Imagine a scenario where someone has died and before the body is even cold, individuals move into the deceased’s house, sell off furniture and other items and basically take over.
This scenario happens all too often. At least, there are others who prematurely call the lawyer’s office to ask what they should do (the answer to which is “bury your relative and get a death certificate”).
Any person who behaves in this fashion without having been appointed by the will, or other testamentary document, or without having obtained letters of probate/administration from the Supreme Court, is designated as an “executor de son tort” (translated as an executor in his own wrong).
Section 15 of the Succession Act, Cap. 249 essentially codifies the common law and provides that “If any person to the defrauding of creditors or without full valuable consideration, obtains, receives or holds any part of the estate of a deceased person or effects the release of any debt or liability due to the estate of the deceased, he shall be charged as an executor in his own wrong to the extent of the estate received or coming into his own hands, or the debt or liability released after deducting (a) any debt…due to him from the deceased person…; and (b) any payment made by him which might properly be made by a personal representative.”
The guilt of the “executor de son tort” revolves around acts which, to the detriment of creditors of the estate, estate property is obtained or held or other debts and liabilities released. Such acts which give rise to the implication that a person is an “executor de son tort” include but are not limited to the demand for payment of a debt due to the deceased, payment of debts owed by the deceased, the collection of rent, carrying on of a business operated by the deceased and disposing of property owned by the deceased.
The liability of the “executor de son tort” is important, since any acts which would also lawfully have been carried out by a true executor, legally bind the estate even though there was no lawful authority for such acts.

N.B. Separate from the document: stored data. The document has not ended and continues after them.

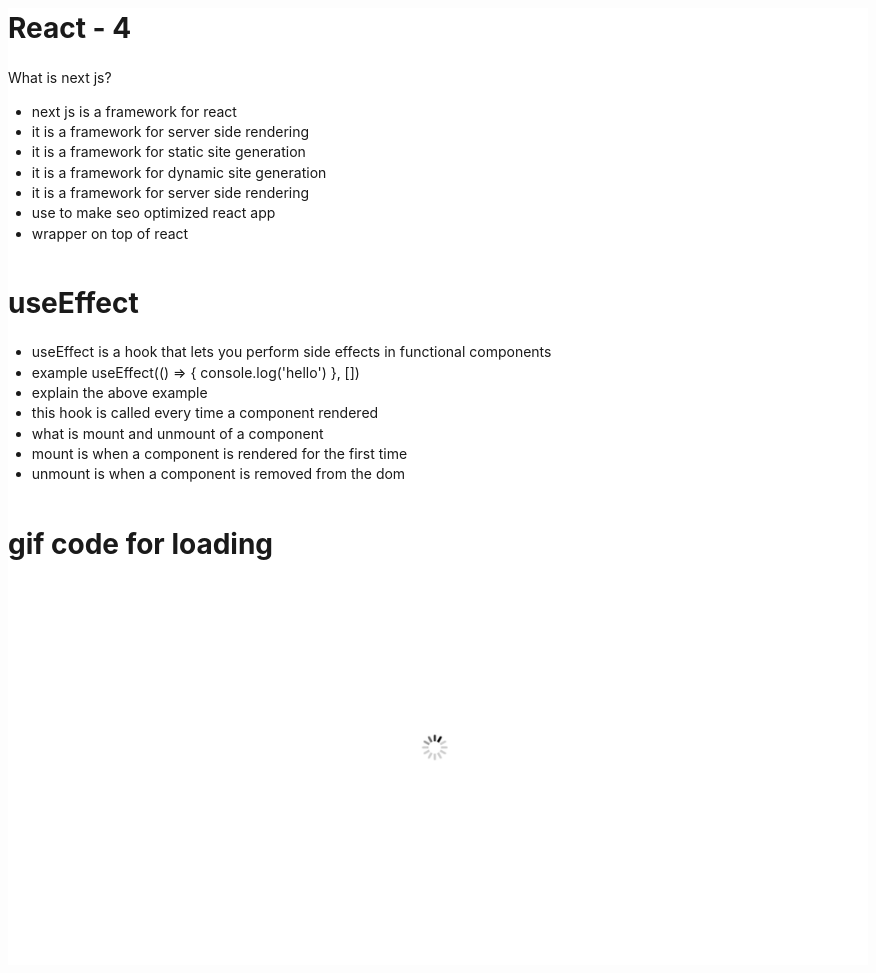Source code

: # React - 4

 What is next js?

- next js is a framework for react
- it is a framework for server side rendering
- it is a framework for static site generation
- it is a framework for dynamic site generation
- it is a framework for server side rendering
- use to make seo optimized react app  
- wrapper on top of react

# useEffect

- useEffect is a hook that lets you perform side effects in functional components
- example  useEffect(() => { console.log('hello') }, [])
- explain the above example
- this hook is called every time a component rendered
- what is mount and unmount of a component
- mount is when a component is rendered for the first time
- unmount is when a component is removed from the dom
  
# gif code for loading

![Alt text](image.png)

Pursuant to section 16 of the Act, where the executor has converted property (whether real or personal) to his own use or has caused damage (waste) to any such property, his liability continues after his death and his estate is subject to appropriation to recoup any loss incurred as a result.
There is a line drawn as to what constitutes intermeddling and persons are not penalized for acts of charity and/or necessity. For example, the organising of the deceased’s funeral and appropriation of funds therefor are considered as acts of necessity and do not amount to intermeddling.
In any event, funeral expenses are prioritized for payment as a debt of the estate as per the First Schedule to the Act. Similarly, safeguarding or preserving the goods of the deceased and providing for livestock and doctor’s fees, do not attract any attendant liability.
An “executor de son tort” may be sued in the civil courts by the rightful personal representative of the estate, any creditor or beneficiary. In relation to an action brought by the lawful personal representative, it is open to the “executor de son tort” to set up as a defence to any claim for damages all payments made by him in the course of administering the estate
For example, where an action is brought by a creditor, it is a defence to such an action that the estate has been fully administered or that the assets have all been handed over to the lawful personal representative (and not any other individual).